Record set:
== == ==
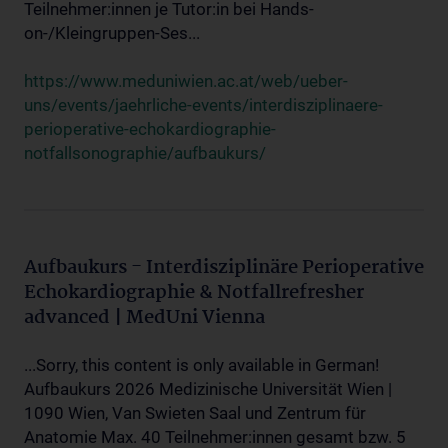
Teilnehmer:innen je Tutor:in bei Hands-
on-/Kleingruppen-Ses...
https://www.meduniwien.ac.at/web/ueber-
uns/events/jaehrliche-events/interdisziplinaere-
perioperative-echokardiographie-
notfallsonographie/aufbaukurs/
Aufbaukurs - Interdisziplinäre Perioperative
Echokardiographie & Notfallrefresher
advanced | MedUni Vienna
...Sorry, this content is only available in German!
Aufbaukurs 2026 Medizinische Universität Wien |
1090 Wien, Van Swieten Saal und Zentrum für
Anatomie Max. 40 Teilnehmer:innen gesamt bzw. 5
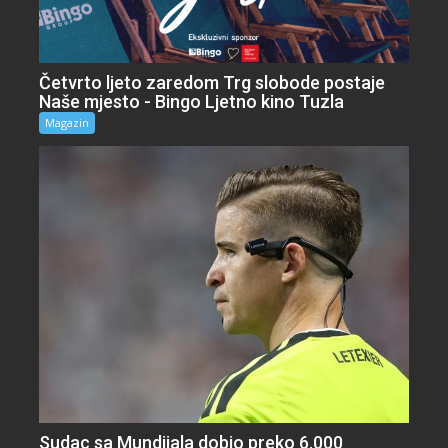
Četvrto ljeto zaredom Trg slobode postaje
Naše mjesto - Bingo Ljetno kino Tuzla
Magazin
Sudac sa Mundijala dobio preko 6.000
== == ==
Problem statement: Print the full listing above again with exact wording and no images.

Answer to this problem:
Teilnehmer:innen je Tutor:in bei Hands-
on-/Kleingruppen-Ses...
https://www.meduniwien.ac.at/web/ueber-
uns/events/jaehrliche-events/interdisziplinaere-
perioperative-echokardiographie-
notfallsonographie/aufbaukurs/
Aufbaukurs - Interdisziplinäre Perioperative
Echokardiographie & Notfallrefresher
advanced | MedUni Vienna
...Sorry, this content is only available in German!
Aufbaukurs 2026 Medizinische Universität Wien |
1090 Wien, Van Swieten Saal und Zentrum für
Anatomie Max. 40 Teilnehmer:innen gesamt bzw. 5
Četvrto ljeto zaredom Trg slobode postaje
Naše mjesto - Bingo Ljetno kino Tuzla
Magazin
Sudac sa Mundijala dobio preko 6.000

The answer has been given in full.